### Exercise objective
Select and copy out every line in the records containing "plug".

Records from a dataset:

# # #

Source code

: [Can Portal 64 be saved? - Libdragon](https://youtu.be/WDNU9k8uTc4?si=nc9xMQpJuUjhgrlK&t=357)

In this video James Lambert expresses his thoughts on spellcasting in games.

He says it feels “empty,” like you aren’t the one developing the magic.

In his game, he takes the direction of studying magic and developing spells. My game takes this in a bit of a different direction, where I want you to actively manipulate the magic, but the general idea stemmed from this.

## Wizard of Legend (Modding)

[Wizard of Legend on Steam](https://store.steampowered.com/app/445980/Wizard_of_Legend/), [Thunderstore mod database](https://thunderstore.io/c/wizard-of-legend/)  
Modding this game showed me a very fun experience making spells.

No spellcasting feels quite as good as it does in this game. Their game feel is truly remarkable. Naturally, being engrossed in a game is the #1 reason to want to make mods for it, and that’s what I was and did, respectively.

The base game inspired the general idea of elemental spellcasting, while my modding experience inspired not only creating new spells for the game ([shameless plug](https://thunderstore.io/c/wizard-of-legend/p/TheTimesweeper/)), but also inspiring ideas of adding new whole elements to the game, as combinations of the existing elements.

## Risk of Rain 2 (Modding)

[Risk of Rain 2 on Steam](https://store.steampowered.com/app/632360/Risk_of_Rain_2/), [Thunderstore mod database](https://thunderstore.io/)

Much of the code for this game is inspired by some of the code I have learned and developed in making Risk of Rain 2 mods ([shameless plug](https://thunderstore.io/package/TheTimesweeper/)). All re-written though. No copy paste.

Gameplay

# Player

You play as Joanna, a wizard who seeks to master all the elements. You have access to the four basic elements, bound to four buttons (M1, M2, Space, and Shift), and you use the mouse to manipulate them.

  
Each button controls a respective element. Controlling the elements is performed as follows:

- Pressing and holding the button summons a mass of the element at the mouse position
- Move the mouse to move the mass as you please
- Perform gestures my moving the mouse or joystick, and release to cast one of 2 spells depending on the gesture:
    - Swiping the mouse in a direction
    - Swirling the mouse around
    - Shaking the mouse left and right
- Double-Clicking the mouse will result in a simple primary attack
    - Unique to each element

# # #

### Reply
The base game inspired the general idea of elemental spellcasting, while my modding experience inspired not only creating new spells for the game ([shameless plug](https://thunderstore.io/c/wizard-of-legend/p/TheTimesweeper/)), but also inspiring ideas of adding new whole elements to the game, as combinations of the existing elements.
Much of the code for this game is inspired by some of the code I have learned and developed in making Risk of Rain 2 mods ([shameless plug](https://thunderstore.io/package/TheTimesweeper/)). All re-written though. No copy paste.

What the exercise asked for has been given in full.